* Task goal: Write out exactly the lines below that run from the one containing "pinky tip: (163, 400)" through the one containing "pinky dip: (75, 217)", both included, with no other lines.
── Records for processing ──
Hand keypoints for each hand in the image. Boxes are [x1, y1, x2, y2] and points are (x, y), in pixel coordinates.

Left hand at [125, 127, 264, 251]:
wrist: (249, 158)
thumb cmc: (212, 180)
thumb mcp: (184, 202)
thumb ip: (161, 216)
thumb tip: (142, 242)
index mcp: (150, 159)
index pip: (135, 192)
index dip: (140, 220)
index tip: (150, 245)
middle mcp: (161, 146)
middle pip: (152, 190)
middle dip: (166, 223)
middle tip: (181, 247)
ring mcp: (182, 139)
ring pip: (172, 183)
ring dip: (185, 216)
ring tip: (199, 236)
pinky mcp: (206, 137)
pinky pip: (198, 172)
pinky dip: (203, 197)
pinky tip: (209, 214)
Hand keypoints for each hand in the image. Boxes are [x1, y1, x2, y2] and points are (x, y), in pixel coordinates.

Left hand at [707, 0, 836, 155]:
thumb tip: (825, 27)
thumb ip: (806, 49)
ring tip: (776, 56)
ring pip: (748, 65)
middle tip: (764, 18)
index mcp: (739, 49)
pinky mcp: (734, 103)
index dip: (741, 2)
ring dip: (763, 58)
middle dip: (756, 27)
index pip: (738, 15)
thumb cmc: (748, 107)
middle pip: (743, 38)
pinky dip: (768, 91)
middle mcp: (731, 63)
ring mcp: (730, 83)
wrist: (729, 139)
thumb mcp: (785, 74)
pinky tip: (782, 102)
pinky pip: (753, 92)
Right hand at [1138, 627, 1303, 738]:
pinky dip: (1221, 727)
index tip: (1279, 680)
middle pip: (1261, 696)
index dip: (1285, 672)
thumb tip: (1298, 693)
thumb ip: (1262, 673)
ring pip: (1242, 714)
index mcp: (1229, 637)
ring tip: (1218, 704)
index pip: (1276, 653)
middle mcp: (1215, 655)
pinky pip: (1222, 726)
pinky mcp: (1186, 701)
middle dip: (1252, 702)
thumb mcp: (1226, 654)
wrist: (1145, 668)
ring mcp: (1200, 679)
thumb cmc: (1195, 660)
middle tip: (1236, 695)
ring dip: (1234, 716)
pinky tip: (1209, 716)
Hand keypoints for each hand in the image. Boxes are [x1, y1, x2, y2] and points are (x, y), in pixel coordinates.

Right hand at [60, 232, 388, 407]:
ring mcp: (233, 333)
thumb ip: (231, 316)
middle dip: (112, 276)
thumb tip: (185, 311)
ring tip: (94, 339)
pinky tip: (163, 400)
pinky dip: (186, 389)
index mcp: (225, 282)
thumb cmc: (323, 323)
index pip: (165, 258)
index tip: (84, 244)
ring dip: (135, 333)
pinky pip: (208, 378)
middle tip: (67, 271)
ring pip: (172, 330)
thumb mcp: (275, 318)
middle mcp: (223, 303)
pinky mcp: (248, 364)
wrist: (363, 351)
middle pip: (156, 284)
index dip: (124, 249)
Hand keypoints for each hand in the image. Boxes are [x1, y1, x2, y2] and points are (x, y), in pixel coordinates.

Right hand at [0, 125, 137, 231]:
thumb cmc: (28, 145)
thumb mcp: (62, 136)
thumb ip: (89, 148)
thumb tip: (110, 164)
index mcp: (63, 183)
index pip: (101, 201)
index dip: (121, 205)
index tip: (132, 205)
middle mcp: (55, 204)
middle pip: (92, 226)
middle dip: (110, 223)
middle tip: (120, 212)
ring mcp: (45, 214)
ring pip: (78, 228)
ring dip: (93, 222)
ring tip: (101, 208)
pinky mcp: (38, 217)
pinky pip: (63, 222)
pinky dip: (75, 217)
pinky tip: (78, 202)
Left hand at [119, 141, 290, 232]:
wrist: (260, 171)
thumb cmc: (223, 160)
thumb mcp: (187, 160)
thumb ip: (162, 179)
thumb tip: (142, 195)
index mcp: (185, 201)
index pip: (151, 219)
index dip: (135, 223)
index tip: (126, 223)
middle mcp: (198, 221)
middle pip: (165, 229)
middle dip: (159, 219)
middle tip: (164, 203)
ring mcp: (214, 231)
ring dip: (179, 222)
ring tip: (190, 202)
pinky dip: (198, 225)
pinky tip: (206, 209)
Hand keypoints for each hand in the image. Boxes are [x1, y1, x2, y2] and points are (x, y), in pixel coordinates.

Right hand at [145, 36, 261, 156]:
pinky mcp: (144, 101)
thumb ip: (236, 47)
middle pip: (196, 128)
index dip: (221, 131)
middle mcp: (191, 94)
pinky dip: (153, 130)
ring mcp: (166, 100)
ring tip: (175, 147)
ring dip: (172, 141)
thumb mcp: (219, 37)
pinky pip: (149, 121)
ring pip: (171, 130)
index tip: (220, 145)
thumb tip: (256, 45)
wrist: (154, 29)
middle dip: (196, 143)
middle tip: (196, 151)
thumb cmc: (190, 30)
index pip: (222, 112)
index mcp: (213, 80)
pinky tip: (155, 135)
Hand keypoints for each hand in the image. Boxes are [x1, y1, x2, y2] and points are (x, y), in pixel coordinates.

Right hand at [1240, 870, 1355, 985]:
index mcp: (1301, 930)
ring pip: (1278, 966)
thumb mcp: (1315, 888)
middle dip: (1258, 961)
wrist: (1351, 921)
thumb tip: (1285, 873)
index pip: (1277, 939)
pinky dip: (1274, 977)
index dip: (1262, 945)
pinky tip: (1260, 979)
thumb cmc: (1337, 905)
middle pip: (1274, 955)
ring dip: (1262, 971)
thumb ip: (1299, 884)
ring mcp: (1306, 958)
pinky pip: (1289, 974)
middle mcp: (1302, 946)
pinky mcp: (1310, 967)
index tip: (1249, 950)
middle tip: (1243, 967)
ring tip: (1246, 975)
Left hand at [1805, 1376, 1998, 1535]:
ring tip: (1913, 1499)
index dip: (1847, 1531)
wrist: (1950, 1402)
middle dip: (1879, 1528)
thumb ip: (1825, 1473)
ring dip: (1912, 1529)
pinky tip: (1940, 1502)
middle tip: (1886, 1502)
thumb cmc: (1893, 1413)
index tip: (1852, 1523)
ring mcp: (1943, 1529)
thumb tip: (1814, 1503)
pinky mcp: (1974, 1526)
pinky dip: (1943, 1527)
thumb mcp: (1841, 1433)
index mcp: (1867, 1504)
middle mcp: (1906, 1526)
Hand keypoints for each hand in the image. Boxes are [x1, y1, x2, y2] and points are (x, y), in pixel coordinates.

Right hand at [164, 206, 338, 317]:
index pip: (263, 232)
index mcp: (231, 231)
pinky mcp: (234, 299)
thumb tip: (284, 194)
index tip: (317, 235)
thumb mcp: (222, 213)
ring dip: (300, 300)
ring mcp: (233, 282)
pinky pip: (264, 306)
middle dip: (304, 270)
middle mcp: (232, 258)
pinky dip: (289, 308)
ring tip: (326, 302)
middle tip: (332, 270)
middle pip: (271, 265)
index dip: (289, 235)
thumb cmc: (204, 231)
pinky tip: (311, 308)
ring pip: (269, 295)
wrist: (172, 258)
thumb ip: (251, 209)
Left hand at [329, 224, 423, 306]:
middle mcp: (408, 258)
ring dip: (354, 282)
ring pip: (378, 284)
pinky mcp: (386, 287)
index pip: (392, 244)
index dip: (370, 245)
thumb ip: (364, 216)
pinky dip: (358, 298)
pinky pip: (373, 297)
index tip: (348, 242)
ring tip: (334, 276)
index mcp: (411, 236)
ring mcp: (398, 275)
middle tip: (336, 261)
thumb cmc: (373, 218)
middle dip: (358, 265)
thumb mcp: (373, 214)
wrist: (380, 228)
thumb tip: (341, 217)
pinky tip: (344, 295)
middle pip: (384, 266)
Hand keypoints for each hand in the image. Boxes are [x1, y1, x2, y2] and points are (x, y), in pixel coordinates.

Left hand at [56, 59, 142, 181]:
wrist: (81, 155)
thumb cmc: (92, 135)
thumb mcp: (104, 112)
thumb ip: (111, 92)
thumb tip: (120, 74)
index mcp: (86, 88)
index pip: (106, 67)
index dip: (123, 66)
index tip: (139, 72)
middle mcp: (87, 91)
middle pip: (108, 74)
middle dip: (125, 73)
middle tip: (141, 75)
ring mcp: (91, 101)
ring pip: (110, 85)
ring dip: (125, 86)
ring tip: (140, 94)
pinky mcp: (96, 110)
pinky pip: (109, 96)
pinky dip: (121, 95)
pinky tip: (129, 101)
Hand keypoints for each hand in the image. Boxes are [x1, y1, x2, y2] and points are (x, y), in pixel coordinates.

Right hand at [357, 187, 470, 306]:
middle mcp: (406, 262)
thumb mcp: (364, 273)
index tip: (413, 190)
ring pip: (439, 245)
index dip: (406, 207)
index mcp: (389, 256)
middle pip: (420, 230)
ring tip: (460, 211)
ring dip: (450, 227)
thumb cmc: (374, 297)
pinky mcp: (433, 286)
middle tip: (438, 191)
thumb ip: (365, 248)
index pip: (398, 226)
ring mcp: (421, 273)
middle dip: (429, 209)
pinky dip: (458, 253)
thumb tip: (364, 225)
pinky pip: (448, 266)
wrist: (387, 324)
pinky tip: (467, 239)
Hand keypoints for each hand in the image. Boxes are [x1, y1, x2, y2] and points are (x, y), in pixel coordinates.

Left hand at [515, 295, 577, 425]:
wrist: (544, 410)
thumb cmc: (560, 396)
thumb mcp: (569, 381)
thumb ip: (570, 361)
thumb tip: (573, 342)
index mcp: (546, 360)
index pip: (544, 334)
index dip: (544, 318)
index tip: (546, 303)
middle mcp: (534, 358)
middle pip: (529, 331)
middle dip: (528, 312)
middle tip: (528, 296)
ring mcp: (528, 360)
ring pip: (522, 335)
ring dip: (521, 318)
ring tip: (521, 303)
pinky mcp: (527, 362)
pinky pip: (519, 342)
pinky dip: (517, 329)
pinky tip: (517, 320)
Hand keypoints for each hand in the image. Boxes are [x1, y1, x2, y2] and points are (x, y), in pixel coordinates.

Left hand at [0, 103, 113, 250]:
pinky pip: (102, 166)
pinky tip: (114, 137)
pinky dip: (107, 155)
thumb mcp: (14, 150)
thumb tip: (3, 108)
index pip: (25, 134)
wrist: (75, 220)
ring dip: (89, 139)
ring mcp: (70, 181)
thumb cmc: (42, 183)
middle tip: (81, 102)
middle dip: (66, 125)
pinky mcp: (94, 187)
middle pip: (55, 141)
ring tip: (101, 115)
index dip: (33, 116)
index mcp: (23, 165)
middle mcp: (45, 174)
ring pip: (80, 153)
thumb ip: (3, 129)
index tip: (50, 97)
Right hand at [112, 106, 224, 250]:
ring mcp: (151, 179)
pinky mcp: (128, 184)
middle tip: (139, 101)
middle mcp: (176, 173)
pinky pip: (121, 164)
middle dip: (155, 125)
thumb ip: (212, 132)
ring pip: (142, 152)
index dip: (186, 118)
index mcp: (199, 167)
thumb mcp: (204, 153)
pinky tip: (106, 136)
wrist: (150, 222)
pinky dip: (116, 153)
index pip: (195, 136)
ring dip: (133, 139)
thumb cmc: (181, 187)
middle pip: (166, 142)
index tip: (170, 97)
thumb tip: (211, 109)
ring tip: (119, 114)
───
* Output below:
pinky tip: (163, 400)
pinky dip: (186, 389)
index mcp: (225, 282)
thumb cmc: (323, 323)
index pip: (165, 258)
index tip: (84, 244)
ring dip: (135, 333)
pinky pip: (208, 378)
middle tip: (67, 271)
ring pip: (172, 330)
thumb mcp: (275, 318)
middle mcp: (223, 303)
pinky mcp: (248, 364)
wrist: (363, 351)
middle pip: (156, 284)
index dip: (124, 249)
Hand keypoints for each hand in the image. Boxes are [x1, y1, x2, y2] and points are (x, y), in pixel coordinates.

Right hand at [0, 125, 137, 231]:
thumb cmc: (28, 145)
thumb mcp: (62, 136)
thumb ip: (89, 148)
thumb tip: (110, 164)
index mcp: (63, 183)
index pip: (101, 201)
index dip: (121, 205)
index tip: (132, 205)
middle mcp: (55, 204)
middle pip: (92, 226)
middle dip: (110, 223)
middle tip: (120, 212)
ring mcp: (45, 214)
ring pip: (78, 228)
ring dip: (93, 222)
ring tip: (101, 208)
pinky mcp: (38, 217)
pinky pip: (63, 222)
pinky dip: (75, 217)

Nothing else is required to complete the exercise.